城は休むことなくどんどん高くまで上昇し、やがて中央の一番高い尖塔が黒雲をかすめると、何の予告もなくその動きを止めた。その光景は奇妙なもので、城の底から地上に向かって、人間の一本足がぶら下がっているようだった。遺跡の部分は、ちょうど靴のようにも見える。

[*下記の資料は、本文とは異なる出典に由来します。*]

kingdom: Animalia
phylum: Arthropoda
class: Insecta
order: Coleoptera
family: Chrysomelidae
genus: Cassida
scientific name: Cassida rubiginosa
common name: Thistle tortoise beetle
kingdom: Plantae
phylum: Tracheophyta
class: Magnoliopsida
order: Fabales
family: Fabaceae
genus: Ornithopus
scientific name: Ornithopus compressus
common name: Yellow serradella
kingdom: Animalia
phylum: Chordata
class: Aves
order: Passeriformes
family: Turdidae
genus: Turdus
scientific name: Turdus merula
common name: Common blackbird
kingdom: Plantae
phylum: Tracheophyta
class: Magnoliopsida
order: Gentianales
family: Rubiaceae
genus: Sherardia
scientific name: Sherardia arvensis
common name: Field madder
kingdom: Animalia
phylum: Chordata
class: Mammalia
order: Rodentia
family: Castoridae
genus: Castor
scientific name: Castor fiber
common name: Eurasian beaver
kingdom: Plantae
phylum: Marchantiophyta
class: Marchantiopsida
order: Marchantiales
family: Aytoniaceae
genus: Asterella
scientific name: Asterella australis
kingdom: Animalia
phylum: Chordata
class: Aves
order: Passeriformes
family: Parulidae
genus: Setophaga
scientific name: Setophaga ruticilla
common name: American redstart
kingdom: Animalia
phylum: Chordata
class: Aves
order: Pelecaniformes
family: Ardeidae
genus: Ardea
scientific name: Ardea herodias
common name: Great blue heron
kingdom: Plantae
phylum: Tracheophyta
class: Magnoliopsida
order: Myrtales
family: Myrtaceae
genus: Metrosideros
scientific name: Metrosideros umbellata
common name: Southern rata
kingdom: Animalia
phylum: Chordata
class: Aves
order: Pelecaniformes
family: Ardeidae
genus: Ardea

「あの遺跡へ行って、急いでグランモニカと合流しなきゃ。このままだと、カエマの思う壺だよ」
カエマに聞こえないよう注意を払いながら、ディルはレンとジェオに耳打ちした。
「けど、あんな所まで行くにはホワゾンドープを使う他に手はないぜ。女王に気付かれないように、全員でこっそり乗り込めるのか?」
口ひげを落ち着かなげに撫で回しながら、ジェオは言った。
「いや、ちょっと待て」
レンはほとんど唇を動かさずに言った。
「俺がここに残ってカエマの気を引かせる。その隙に、ディルとジェオはホワゾンドープでここを離れろ。うまくカエマを振り切ったら、すぐにグランモニカの所へ行くんだ」
レンの提案に、ジェオは渋々と納得したようだが、ディルは首を縦に振らなかった。
「レン、僕たちは仲間だ。レン一人を置いていくなんてできない」
カエマの後ろ姿をちらちらと確認しながら、ディルは説得した。だが、ディルを見つめるレンの表情は自身満々な笑顔で、黒と青、どちらの瞳にも一点の曇りはなかった。
「ディル」
消え入りそうな微かな声で、レンはディルを呼んだ。
「俺たちは仲間だ……仲間だからこそなんだ。ディルがそれを気付かせてくれた。だから、俺はもう誰からも、何からも逃げない。大切な仲間ができたから……ディルたちのために、命を懸けて戦う理由ができたから!」
ディルは、それ以上何も言えなかった。レンの強い意志を踏みにじることはできない。レンが、ジェオとディルの背中をポンと押した。それをきっかけに、二人は船尾に転がっているホワゾンドープに向かって全速力で走り始めた。
「残念だったわね」
ただ一人、その場に残ることを選んだレンに向かって、カエマは静かに言い放った。レンが気を引かせる前に、カエマはとっくに気付いていたらしい。
「あなたたち、あの乗り物に妙な魔法をかけていたでしょう? だから夜のうちに、その厄介な魔法を取り除いておいたの。……言ったでしょう、どこにも逃がさないって」
カエマが喋り続けても、レンの表情に変化はなかった。薄笑いのまま、不敵な態度のまま、レンはディルたちを振り返ることもせず、カエマと静かに向き合っていたのだ。
「あんた、何にも分かってないんだな、ディルのこと」
カエマの瞳が、レンからその後ろの船尾にいるディルたちへ移った。ホワゾンドープがエンジン音を響かせ、今にも飛び立とうとしているところだった。
「……ばかな」
カエマが吐き捨てると、レンは鼻で笑ってカエマを見た。
「きっとディルは、あのオンボロ戦闘機に向かってこう言ったんだ。『また僕たちに力を貸して』って」
カエマの怒りの形相が、今しがた船から飛び立ったホワゾンドープに向けられた時、レンは言い添えた。